In May 1996, Mission: Impossible was the first film to be released in over 3,000 theaters in the United States and Canada. Meanwhile, Showgirls (1995) was the first film with an NC-17 rating to have a wide release in the United States, opening in 1,388 theaters. In 1996, 67 films were released in the United States and Canada on more than 2,000 screens and by 1997, the average widest point of release for wide release films in the United States and Canada had reached 1,888 engagements with 37% of the films' grosses coming from their opening week. By 2000, 22 films were released on more than 3,000 screens in the year, while the average widest point of release had increased to 2,228.

In the 1980s and 1990s, the main downside to a wide release was the massive cost of actually creating and shipping release prints to be displayed on all those screens. At a typical cost of about $1,500 per release print, a wide release that opened on 4,000 screens would cost about $6 million. This is why after the turn of the 21st century, film studios started to encourage movie theaters to begin the transition from traditional film projection to digital cinema, thereby relieving studios of the burden of making all those prints.

By 2002, opening globally on the same day became more commonplace, with Spider-Man being released on 7,500 screens at 3,615 theaters in the United States and Canada and 838 prints in 18 other countries. The same month, Star Wars: Episode II – Attack of the Clones opened in 3,161 theaters in the United States and Canada, and in 73 other countries on 5,854 screens. In 2003, 20th Century Fox released X2, the second installment of the X-Men film series, in 3,741 theaters in the United States and Canada, and in 93 markets on 7,316 screens overseas. Later that year, Warner Bros. released the third Matrix film, The Matrix Revolutions, simultaneously in 108 territories on November 5, 2003, at 1400 Greenwich Mean Time on around 18,000 screens with 10,013 prints overseas and in 3,502 theaters in the United States and Canada.

In 2004, Shrek 2 became the first film to open in over 4,000 theaters in the United States and Canada.
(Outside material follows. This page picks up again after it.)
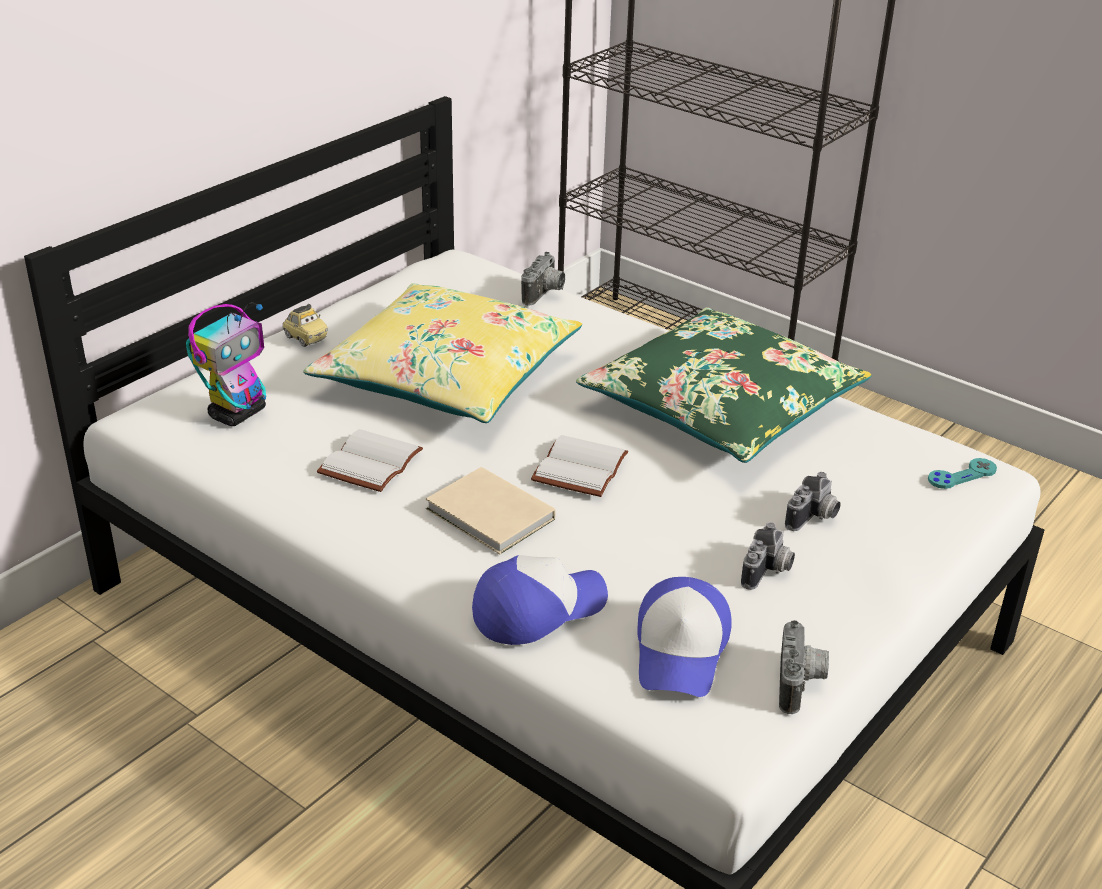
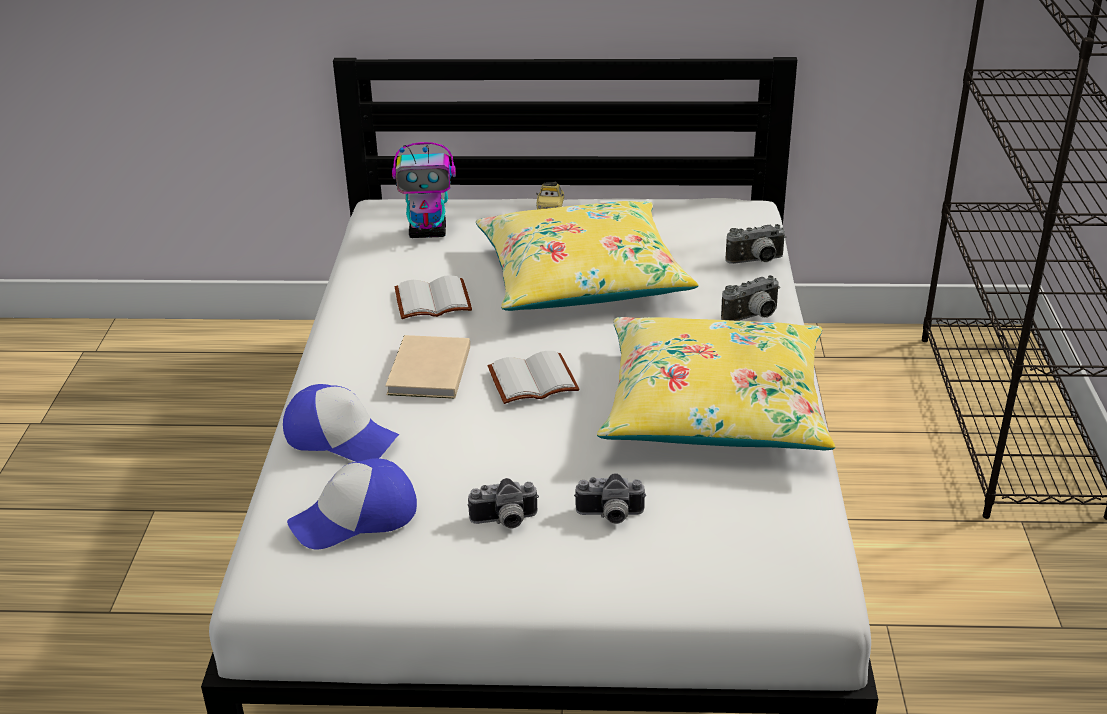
camera: 55 degrees right, 0 degrees up
green pillow [576,308,872,463] -> yellow pillow [597,317,835,450]
camera [779,620,829,714] -> camera moved to [721,275,780,321]
turquoise game controller [928,458,997,489] -> none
By 2005, 55 films were released on more than 3,000 screens in the year, while the average opening theater count was 2,591. In 2016, 142 films were released in more than 2,000 theaters in the United States and Canada. In 2019, The Lion King set the record for the widest opening in the United States and Canada, being released in 4,725 theaters before expanding two weeks later to 4,802 theaters. In 2019, 120 films released in the United States and Canada played in 2,000 theaters or more however, following the COVID-19 pandemic, the number reduced to 34 in 2020. The number had increased to 112 by 2025.
===Films released in the United States and Canada===

| Year | Number of releases | In 2,000 theaters or more | Milestone |
|---|---|---|---|
| 1984 | 169 | 1 | Beverly Hills Cop first film shown in 2,000 theaters simultaneously |
| 1985 | 191 | 1 |  |
| 1986 | 201 | 2 |  |
| 1987 | 226 | 1 |  |
| 1988 | 239 | 3 |  |
| 1989 | 235 | 6 |  |
| 1990 | 236 | 14 |  |
| 1991 | 253 | 12 |  |
| 1992 | 247 | 17 |  |
| 1993 | 267 | 23 |  |
| 1994 | 259 | 33 |  |
| 1995 | 291 | 43 |  |
| 1996 | 306 | 67 | Mission: Impossible first film to be released in over 3,000 theaters |
| 2004 | 700 | TBD | Shrek 2 first film to open in over 4,000 theaters |
| 2010 | 651 | 121 |  |
| 2011 | 731 | 126 |  |
| 2012 | 807 | 124 |  |
| 2013 | 826 | 119 |  |
| 2014 | 849 | 112 |  |
| 2015 | 845 | 119 |  |
| 2016 | 855 | 142 |  |
| 2017 | 854 | 126 |  |
| 2018 | 993 | 117 |  |
| 2019 | 910 | 120 | The Lion King released in record 4,725 theaters later expanding to record 4,802 theaters |
| 2020 | 457 | 34 |  |
| 2021 | 442 | 72 |  |
| 2022 | 502 | 77 |  |
| 2023 | 592 | 101 |  |
| 2024 | 677 | 94 |  |
| 2025 | 667 | 112 |  |

==Classification==
Since 1994, a wide release in the United States and Canada has been defined by EDI as a film released in more than 600 theaters. In 1996, Variety considered a wide release as a film with 700 or more playdates or a film in the top 50 markets with at least 500 playdates. New Line distribution president Mitch Goldman called the term a misnomer as he claimed that a film needed to open in more than 800 theaters to be considered a wide release but that such a film might not even play the top cities and that a film could open in the top 50 markets with just 600 prints and be in wide release.